O escritor que nos levou da cidade para o Brasil profundo
Em entrevista ao Le Monde Diplomatique Brasil, Itamar reflete sobre sua origem, a influência dos estudos na moldura de seu caráter, o papel da literatura, além de revelar as expectativas de ter Luiz Inácio Lula da Silva como presidente do país pela terceira vez
“Tudo que eu não gosto é falar de mim mesmo. Eu posso falar sobre o país, sobre política, sobre literatura”. Itamar Vieira Junior (Salvador, 1979), responsável por um dos maiores fenômenos da literatura brasileira neste século, prepara o lançamento de seu segundo romance, dando seguimento ao que poderia ser chamado de “trilogia do Brasil profundo”. Salvar o Fogo chega às livrarias em abril de 2023 e põe em marcha uma nova etapa de seu projeto literário, que se iniciou em 2018, com Torto Arado, atualmente traduzido em 23 idiomas, com milhares de exemplares vendidos no Brasil, transformado em música, série de televisão, peça de teatro.
Graduado em geografia, mestre e doutor pela Universidade Federal da Bahia (UFBA), o escritor se deixou influenciar pelo Brasil rural, sobretudo no Maranhão e no interior baiano, por onde viajou durante mais de 15 anos a serviço do Instituto Nacional de Colonização e Reforma Agrária (INCRA), lidando com camponeses, indígenas e quilombolas, para encontrar sua voz literária. “Minha formação é tudo o que eu sou, a maneira como eu penso não só literatura, mas também a vida política”, declara.
Em entrevista ao Le Monde Diplomatique Brasil, Itamar reflete sobre sua origem, a influência dos estudos na moldura de seu caráter, o papel da literatura, além de revelar as expectativas de ter Luiz Inácio Lula da Silva como presidente do país pela terceira vez. Crítico da maneira alienada como muitas pessoas vivem nas grandes cidades, defende a educação como instrumento de libertação dos povos oprimidos.

Dentro de seu ambiente familiar, o que te levou para a literatura?

§ BLOCO DE DADOS:
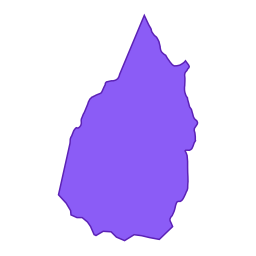 outline of Balembouche, Choiseul, Saint Lucia
{"feature_id": "8701671B72959640308554", "entity_name": "Balembouche", "entity_type": "district", "adm_level": 2, "iso_a3": "LCA", "parent_name": "Saint Lucia", "parent_adm1": "Choiseul", "projection": "natural_earth1", "projection_center": [-61.027, 13.761], "detail": "fine", "context": "isolated", "style": "filled", "palette": "violet", "viewbox_px": 256, "rotation_deg": 0, "n_neighbors": 0, "source": "geoboundaries", "source_scale": "gbopen_adm2", "svg_char_len": 2450}
<svg xmlns="http://www.w3.org/2000/svg" viewBox="0 0 256 256"><path d="M58.5,194.8L66.2,203.2L70.6,210.6L71.0,214.9L77.0,217.6L82.2,217.6L87.5,222.0L90.5,226.4L94.1,234.6L96.0,235.5L103.2,231.3L111.1,231.8L116.4,237.1L124.6,240.6L134.1,234.7L141.7,235.7L149.2,237.5L154.5,238.5L159.3,239.4L172.6,226.6L171.3,223.4L170.2,221.1L169.9,219.8L170.1,218.6L171.1,216.7L172.1,215.7L173.3,213.1L174.2,211.0L174.9,208.6L175.6,205.4L176.4,203.1L177.1,201.9L177.9,201.5L178.3,201.4L179.5,201.4L180.3,201.4L180.8,201.1L181.9,200.3L182.9,199.0L183.8,197.4L185.4,194.1L186.3,191.8L187.0,190.6L187.6,188.7L187.7,187.5L187.7,186.2L187.8,183.8L188.0,181.6L187.9,176.8L187.7,172.6L187.6,167.3L187.6,161.4L187.2,156.8L187.1,155.6L186.4,153.5L185.7,152.0L185.3,151.4L185.2,150.7L185.8,150.2L187.4,150.2L189.4,150.3L190.9,149.5L191.9,148.6L193.0,146.2L194.2,142.8L194.8,141.8L195.5,140.7L195.3,140.0L195.3,136.7L194.9,132.9L194.6,131.9L194.2,130.4L194.4,128.4L196.5,125.3L197.4,123.8L197.5,122.4L196.8,120.8L194.9,119.2L194.3,118.5L193.4,116.7L193.0,115.1L191.4,109.4L189.6,106.9L188.7,103.4L187.5,99.0L187.5,98.0L186.1,95.9L185.7,94.9L184.8,92.2L184.5,90.0L184.5,87.2L184.7,85.8L184.9,81.0L184.9,78.2L184.6,75.0L184.9,73.3L185.4,72.2L186.9,70.5L188.0,68.5L188.6,68.1L189.1,67.1L189.2,66.4L188.5,64.9L187.0,62.9L186.2,61.8L185.6,61.0L185.5,60.8L185.2,61.1L184.5,62.0L183.3,63.0L181.3,64.3L179.6,65.2L176.7,65.8L174.3,65.9L173.3,65.4L172.2,64.6L170.1,62.1L169.0,60.5L167.4,58.3L166.7,57.1L165.7,55.3L164.1,54.3L162.7,53.1L161.7,52.1L160.8,50.5L160.6,49.7L160.2,47.8L160.1,46.4L159.6,44.4L158.9,41.5L157.6,39.0L156.6,37.3L155.5,36.3L154.5,35.6L153.2,33.9L151.9,32.0L151.5,30.9L151.2,29.5L150.9,28.6L150.1,27.2L149.2,25.7L148.6,24.6L147.0,21.2L145.4,17.7L144.3,15.4L119.7,74.2L119.0,76.6L117.7,78.8L115.5,80.2L113.2,80.8L111.5,80.8L109.1,81.3L106.5,81.9L105.9,82.5L105.4,83.2L105.3,83.9L105.2,84.7L103.9,87.3L102.4,90.7L101.7,92.1L100.9,93.1L100.2,93.5L99.0,93.9L98.6,94.1L97.8,94.4L95.9,95.2L94.3,96.1L93.4,96.4L93.2,96.7L92.0,97.1L91.5,97.5L91.0,98.1L89.9,99.1L89.1,100.7L88.4,102.0L87.8,104.0L87.6,104.5L84.5,112.0L83.9,113.2L83.3,114.2L82.1,117.3L81.4,118.9L81.2,120.0L81.2,120.9L81.3,122.3L81.3,123.5L81.1,124.5L80.6,125.7L79.8,126.8L78.6,127.8L77.9,128.0L77.2,128.0L76.8,127.8L76.3,127.7L75.6,128.3L74.7,129.3L73.7,130.8L71.8,135.6L71.6,136.1L70.9,137.2L70.4,138.6L70.2,139.8L70.2,141.1L70.0,143.4L58.5,194.8Z" fill="#8b5cf6" stroke="#5b21b6" stroke-width="1.5"/></svg>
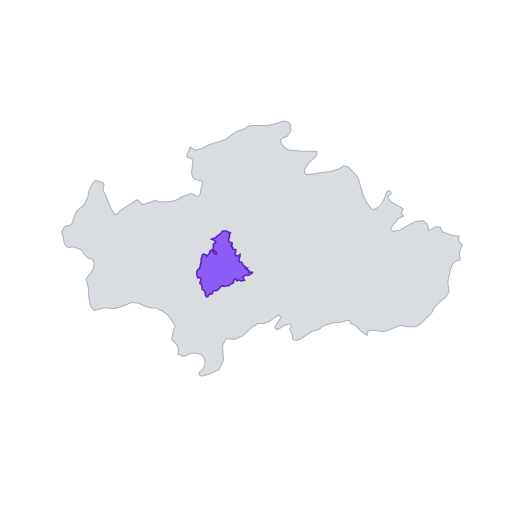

§ EXERCÍCIO ESCRITO A: Com base no texto sobre Itamar Vieira Junior, explique em uma a três frases como o Brasil rural passou a influenciar o escritor.
§ EXERCÍCIO ESCRITO B: Reproduza do texto sobre Itamar Vieira Junior o trecho que abre com as palavras que contêm "Graduado em geografia, mestre" e fecha com "dos povos oprimidos.".
A listagem não é necessária para fazer as tarefas.

§ RESULTADO A: Itamar Vieira Junior viajou por mais de 15 anos pelo Brasil rural, sobretudo pelo Maranhão e pelo interior baiano, a serviço do Instituto Nacional de Colonização e Reforma Agrária (INCRA). Nesse trabalho, lidou com camponeses, indígenas e quilombolas, e essa vivência o influenciou na busca por sua voz literária.

§ RESULTADO B:
Graduado em geografia, mestre e doutor pela Universidade Federal da Bahia (UFBA), o escritor se deixou influenciar pelo Brasil rural, sobretudo no Maranhão e no interior baiano, por onde viajou durante mais de 15 anos a serviço do Instituto Nacional de Colonização e Reforma Agrária (INCRA), lidando com camponeses, indígenas e quilombolas, para encontrar sua voz literária. “Minha formação é tudo o que eu sou, a maneira como eu penso não só literatura, mas também a vida política”, declara.
Em entrevista ao Le Monde Diplomatique Brasil, Itamar reflete sobre sua origem, a influência dos estudos na moldura de seu caráter, o papel da literatura, além de revelar as expectativas de ter Luiz Inácio Lula da Silva como presidente do país pela terceira vez. Crítico da maneira alienada como muitas pessoas vivem nas grandes cidades, defende a educação como instrumento de libertação dos povos oprimidos.